THE PROBLEM: Pick out each line of the records in which the word "format" appears.

====

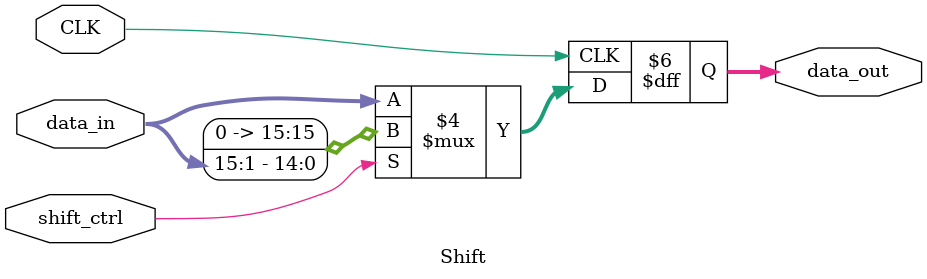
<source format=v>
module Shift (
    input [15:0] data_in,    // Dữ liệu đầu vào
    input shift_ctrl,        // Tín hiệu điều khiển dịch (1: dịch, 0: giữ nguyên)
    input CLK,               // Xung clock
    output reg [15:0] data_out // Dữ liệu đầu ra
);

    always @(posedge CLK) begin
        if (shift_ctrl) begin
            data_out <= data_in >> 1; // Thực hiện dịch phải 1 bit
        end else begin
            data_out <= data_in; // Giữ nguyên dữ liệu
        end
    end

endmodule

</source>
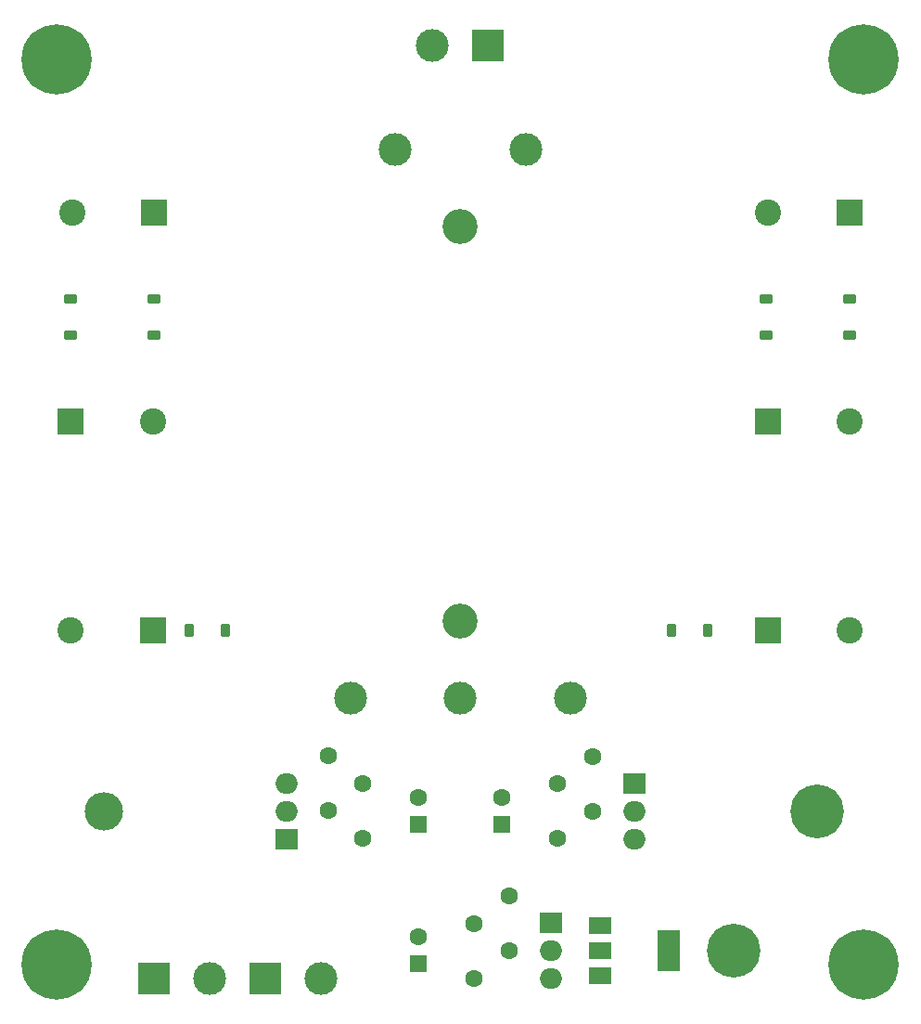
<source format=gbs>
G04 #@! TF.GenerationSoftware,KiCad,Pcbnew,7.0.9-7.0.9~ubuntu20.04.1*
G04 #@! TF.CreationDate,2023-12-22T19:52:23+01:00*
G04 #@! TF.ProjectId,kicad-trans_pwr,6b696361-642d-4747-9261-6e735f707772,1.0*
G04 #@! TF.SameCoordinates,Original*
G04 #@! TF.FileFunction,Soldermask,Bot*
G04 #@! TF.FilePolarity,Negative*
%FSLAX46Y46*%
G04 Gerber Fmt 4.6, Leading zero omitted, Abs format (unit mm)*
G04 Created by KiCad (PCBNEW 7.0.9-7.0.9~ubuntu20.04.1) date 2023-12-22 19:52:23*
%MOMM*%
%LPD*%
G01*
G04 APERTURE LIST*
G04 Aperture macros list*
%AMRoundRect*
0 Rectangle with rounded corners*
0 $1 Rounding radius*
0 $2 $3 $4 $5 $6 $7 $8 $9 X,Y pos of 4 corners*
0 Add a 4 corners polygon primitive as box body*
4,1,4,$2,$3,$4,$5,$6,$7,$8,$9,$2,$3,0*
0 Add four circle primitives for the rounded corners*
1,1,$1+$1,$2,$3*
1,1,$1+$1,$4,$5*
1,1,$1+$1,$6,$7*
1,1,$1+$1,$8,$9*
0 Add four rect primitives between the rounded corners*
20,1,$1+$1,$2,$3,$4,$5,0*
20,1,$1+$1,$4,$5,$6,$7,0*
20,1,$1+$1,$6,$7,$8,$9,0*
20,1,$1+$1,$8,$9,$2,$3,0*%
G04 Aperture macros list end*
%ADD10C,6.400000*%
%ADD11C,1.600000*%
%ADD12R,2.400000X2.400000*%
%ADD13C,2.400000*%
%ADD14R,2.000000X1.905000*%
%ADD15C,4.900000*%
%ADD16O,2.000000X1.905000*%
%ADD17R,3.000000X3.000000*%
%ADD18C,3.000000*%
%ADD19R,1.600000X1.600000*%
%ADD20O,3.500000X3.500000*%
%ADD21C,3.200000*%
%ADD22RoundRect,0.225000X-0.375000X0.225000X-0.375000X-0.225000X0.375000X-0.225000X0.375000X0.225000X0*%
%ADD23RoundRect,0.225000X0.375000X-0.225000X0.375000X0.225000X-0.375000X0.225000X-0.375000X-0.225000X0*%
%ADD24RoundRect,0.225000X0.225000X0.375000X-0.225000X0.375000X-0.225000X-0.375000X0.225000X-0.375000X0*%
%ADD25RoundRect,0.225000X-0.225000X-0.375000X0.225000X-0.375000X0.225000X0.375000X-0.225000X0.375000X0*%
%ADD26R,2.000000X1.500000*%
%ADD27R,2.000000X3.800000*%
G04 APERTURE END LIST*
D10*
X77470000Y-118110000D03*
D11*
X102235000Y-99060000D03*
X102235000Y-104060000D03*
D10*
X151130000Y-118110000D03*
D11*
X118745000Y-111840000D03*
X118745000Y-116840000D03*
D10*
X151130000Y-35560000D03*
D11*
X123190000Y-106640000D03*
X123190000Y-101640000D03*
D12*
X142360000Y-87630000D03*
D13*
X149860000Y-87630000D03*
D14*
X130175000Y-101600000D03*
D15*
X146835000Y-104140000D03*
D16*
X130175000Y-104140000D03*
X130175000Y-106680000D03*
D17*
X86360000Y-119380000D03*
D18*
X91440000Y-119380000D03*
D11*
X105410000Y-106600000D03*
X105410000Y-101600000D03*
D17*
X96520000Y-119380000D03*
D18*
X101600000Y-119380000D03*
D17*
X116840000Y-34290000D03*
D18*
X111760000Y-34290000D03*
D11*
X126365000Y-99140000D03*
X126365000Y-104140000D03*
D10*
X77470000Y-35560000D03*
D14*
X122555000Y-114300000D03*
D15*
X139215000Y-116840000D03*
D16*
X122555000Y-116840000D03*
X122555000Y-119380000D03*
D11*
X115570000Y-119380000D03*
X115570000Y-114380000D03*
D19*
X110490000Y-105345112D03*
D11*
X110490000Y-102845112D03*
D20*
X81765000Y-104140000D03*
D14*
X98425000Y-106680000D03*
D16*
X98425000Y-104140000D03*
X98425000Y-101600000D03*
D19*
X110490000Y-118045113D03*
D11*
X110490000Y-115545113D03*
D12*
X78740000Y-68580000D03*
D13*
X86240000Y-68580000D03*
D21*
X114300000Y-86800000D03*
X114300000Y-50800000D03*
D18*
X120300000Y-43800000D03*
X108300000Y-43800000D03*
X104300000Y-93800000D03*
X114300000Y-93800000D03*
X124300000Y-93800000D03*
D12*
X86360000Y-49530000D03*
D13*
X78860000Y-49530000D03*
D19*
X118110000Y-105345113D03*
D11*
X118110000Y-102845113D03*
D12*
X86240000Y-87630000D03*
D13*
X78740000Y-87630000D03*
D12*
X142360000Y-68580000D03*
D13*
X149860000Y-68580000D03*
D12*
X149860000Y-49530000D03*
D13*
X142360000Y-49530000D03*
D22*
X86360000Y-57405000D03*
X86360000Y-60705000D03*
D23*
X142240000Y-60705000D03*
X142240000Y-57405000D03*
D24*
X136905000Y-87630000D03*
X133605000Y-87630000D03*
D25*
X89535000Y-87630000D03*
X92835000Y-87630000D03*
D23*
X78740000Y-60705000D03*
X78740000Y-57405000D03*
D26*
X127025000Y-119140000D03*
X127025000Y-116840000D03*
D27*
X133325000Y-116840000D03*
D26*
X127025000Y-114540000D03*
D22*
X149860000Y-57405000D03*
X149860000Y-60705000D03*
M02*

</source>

====

RESULT BELOW:
<source format=v>
<source format=gbs>
G04 Gerber Fmt 4.6, Leading zero omitted, Abs format (unit mm)*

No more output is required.